Create Fragment nodes from full text data (publications/patents)
1 stars 2 forks source link

Requirements

Client

py2neo

Server

The Neo4J server needs to have APOC installed. Just grab the version you need from https://github.com/neo4j-contrib/neo4j-apoc-procedures/releases/ and put it in the plugins/ directory of your Neo4J installation.

create :Fragment nodes for publications

Body_text

CALL apoc.periodic.iterate(
"MATCH (text_node:Body_text) WHERE NOT text_node:CollectionHub RETURN text_node",
"WITH text_node,split(text_node.text, '. ') AS frags
WHERE size(frags) > 0
WITH text_node,frags,range(0,size(frags)-1) AS r
WITH text_node,frags,r
FOREACH ( entry in r | CREATE (f:Fragment:FromBody_text) 
            SET f.text = frags[entry], f.sequence = entry, f.kind = labels(text_node)[0]
            MERGE (text_node)-[:HAS_FRAGMENT]->(f) )",
{batchSize: 100, iterateList: true, parallel: false}
)
_ _ _ _
REQUEST
From the excerpt above on creating Fragment nodes, print the passage that begins with "1 stars 2 forks" and stops after "your Neo4J installation.", copying it word for word.

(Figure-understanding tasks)
_ _ _ _
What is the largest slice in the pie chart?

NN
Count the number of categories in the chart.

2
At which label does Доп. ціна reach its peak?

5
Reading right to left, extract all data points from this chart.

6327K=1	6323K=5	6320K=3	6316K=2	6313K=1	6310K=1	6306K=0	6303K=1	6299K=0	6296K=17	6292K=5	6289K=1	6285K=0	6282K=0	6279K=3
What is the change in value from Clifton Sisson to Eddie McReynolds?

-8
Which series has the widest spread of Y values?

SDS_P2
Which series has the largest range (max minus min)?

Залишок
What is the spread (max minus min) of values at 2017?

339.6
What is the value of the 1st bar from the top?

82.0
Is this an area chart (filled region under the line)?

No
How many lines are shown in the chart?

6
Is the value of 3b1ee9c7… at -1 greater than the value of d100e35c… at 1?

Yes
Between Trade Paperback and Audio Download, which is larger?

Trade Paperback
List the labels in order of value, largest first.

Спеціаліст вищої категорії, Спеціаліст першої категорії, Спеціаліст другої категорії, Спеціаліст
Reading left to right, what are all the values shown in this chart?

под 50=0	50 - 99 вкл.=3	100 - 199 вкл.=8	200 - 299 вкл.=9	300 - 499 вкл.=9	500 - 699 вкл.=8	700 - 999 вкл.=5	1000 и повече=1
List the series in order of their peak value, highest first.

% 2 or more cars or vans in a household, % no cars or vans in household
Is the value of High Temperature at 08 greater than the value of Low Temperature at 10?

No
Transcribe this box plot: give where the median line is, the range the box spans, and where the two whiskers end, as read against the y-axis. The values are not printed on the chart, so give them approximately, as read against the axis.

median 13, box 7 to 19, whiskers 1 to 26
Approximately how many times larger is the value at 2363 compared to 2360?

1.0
_ _ _ _
RESULT BELOW
1 stars 2 forks source link

Requirements

Client

py2neo

Server

The Neo4J server needs to have APOC installed. Just grab the version you need from https://github.com/neo4j-contrib/neo4j-apoc-procedures/releases/ and put it in the plugins/ directory of your Neo4J installation.